What happens when someone with offshore investments dies? The tax implications may vary according to where and how their assets were held, and of course how much tax planning they had done.
Luxembourg has recently come under fire from the European Commission for inheritance tax provisions which were said to discriminate against people who were not resident in the country.
The original position was that non-resident heirs had to jump through extra hoops to inherit assets that had been left to them. When an investor dies, his or her heirs technically owe the government an amount equivalent to the IHT on the estate.
Non-residents have to provide a guarantee that they will pay the amount before they can take possession of the assets. If the court officials cannot secure an adequate guarantee from the heir then the estate can be frozen. Assets are not frozen if the heir is resident in Luxembourg.
The European Commission have taken the view that this is not consistent with the freedom of movement of capital that is meant to exist between Member States of the European Union.
This example illustrates the complexity that can arise in matters of probate when there is a cross border element. Accordingly, any inheritance planning that investors undertake will have to be planned by an adviser who appreciates the tax systems in a wide range of countries.

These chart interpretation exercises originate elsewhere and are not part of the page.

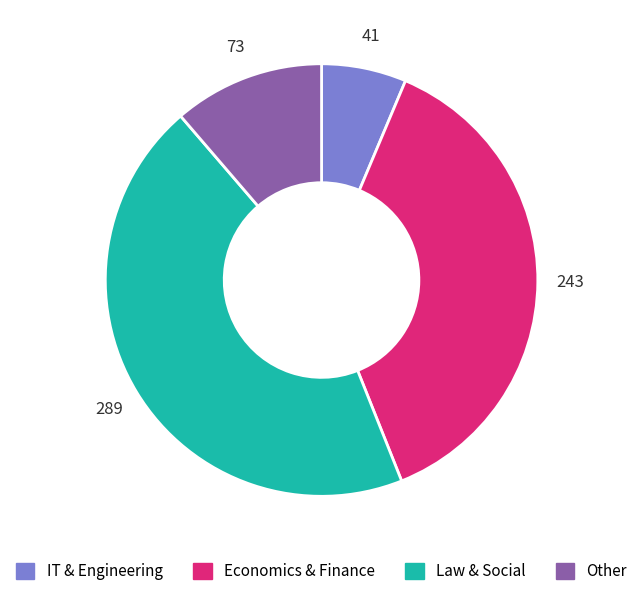

What is the ratio of the value at Economics & Finance to the value at Law & Social?

0.8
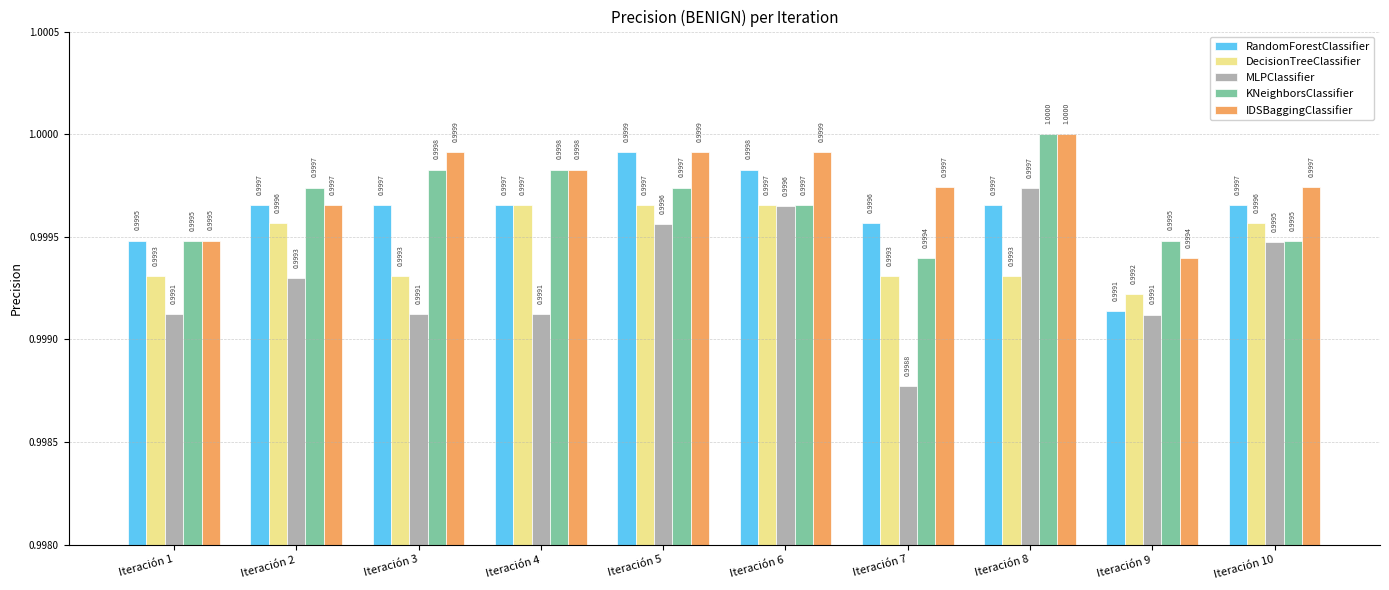

What is the minimum value shown in the chart?

1.0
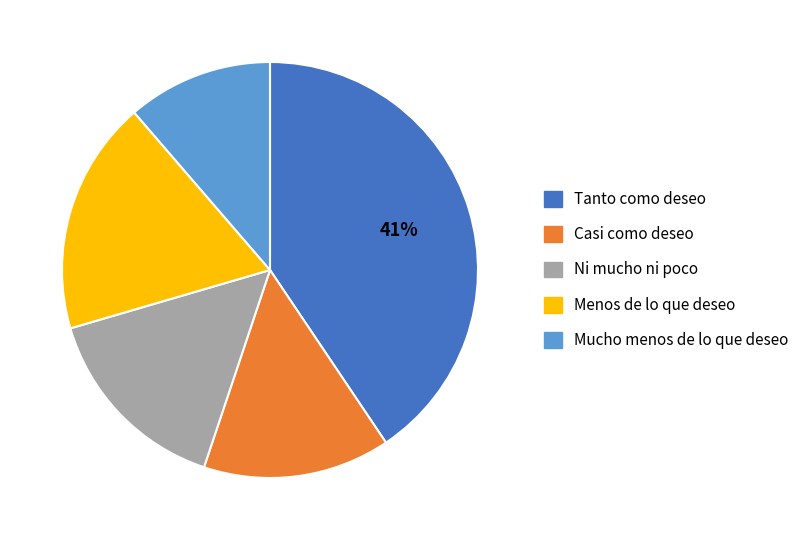

Combined, do Casi como deseo and Tanto como deseo account for over 50%?

Yes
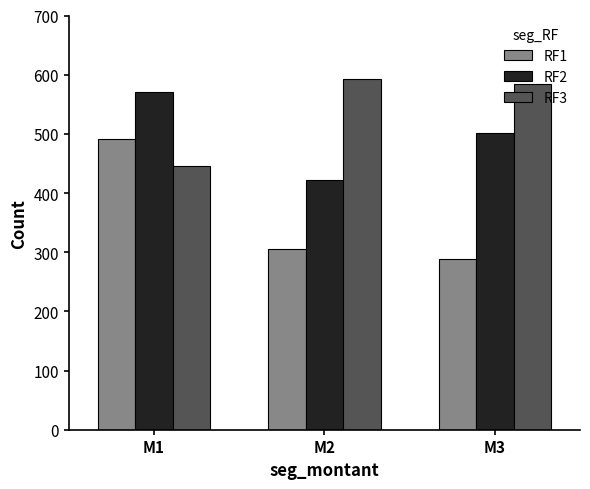

Which series has the largest range (max minus min)?

RF1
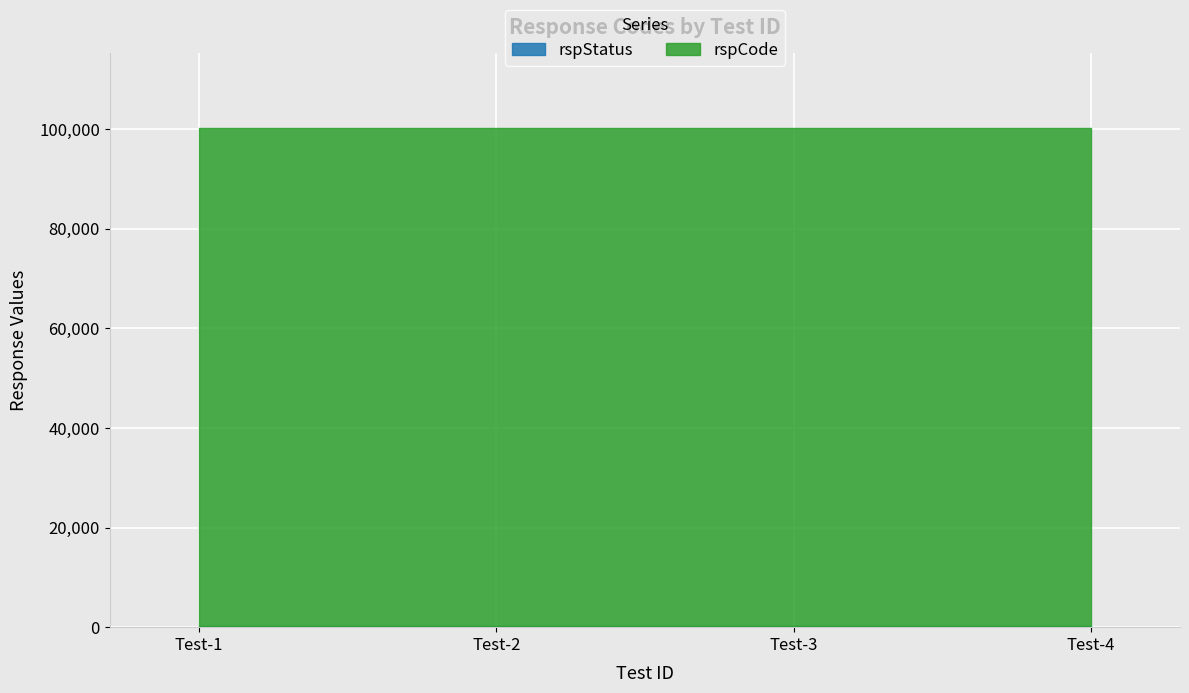

Which has a higher value, snc-entityMgmt-deleteRelations-Test-4 or snc-entityMgmt-deleteRelations-Test-1?

snc-entityMgmt-deleteRelations-Test-4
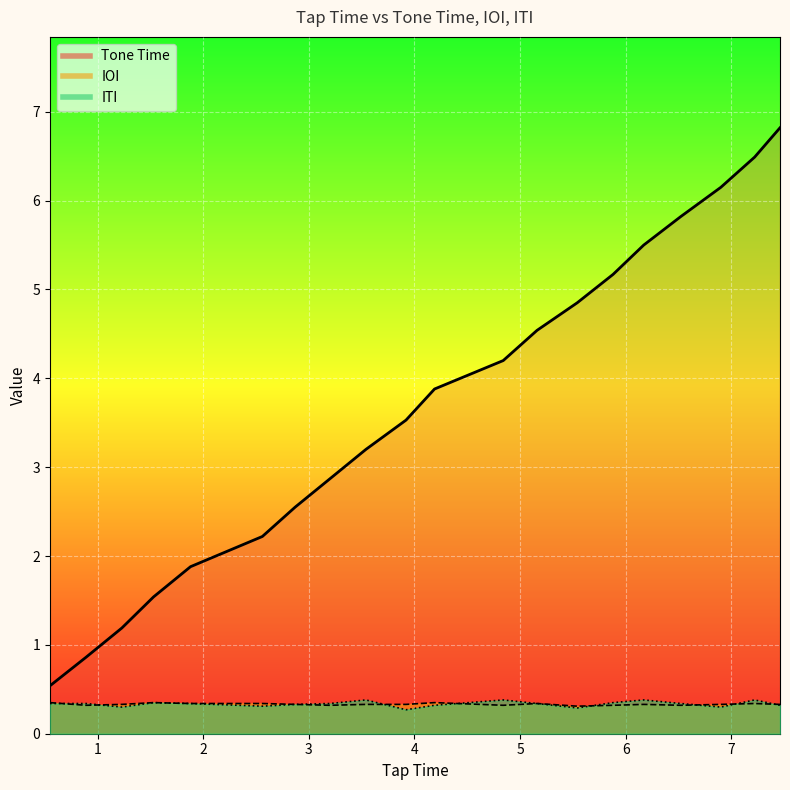

How many series are shown in this chart?

3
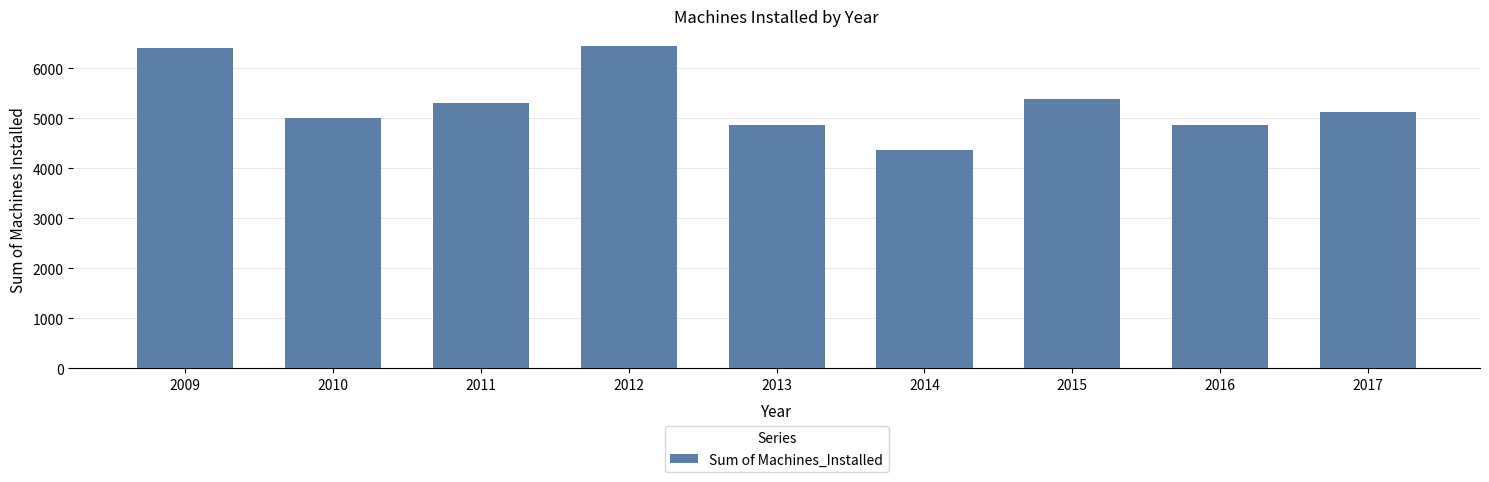

What is the ratio of the value at 2017 to the value at 2009?

0.8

Inheritance tax planning measures are perfectly legal methods of arranging your affairs to mitigate your tax bill. This may include a number of measures such as making gifts and setting up trusts. It may also be possible for your inheritance tax planning to include a foreign pension scheme.
If you are a non-UK resident, some overseas schemes may be structured to permit the lawful distribution of your pension assets to your beneficiaries without any inheritance tax bills at all.
Of course, this is complicated stuff, and should only be attempted with professional advice. But like all financial planning, the sooner you get started, the better.